• **Work required**: Using the records below, filter out every line that lacks "мишку" and copy the rest.

[Saved data entries]
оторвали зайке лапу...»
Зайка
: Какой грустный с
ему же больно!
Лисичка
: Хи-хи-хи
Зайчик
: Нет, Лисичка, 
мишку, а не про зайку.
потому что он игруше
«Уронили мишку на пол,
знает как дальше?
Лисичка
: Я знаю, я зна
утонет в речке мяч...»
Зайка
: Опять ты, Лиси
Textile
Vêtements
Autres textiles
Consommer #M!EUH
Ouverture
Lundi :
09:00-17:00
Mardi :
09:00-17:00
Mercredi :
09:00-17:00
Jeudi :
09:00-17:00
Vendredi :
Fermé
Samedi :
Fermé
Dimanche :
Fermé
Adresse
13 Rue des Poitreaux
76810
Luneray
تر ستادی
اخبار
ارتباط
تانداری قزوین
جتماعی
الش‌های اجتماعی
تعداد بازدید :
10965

• **Result**:
мишку, а не про зайку.
«Уронили мишку на пол,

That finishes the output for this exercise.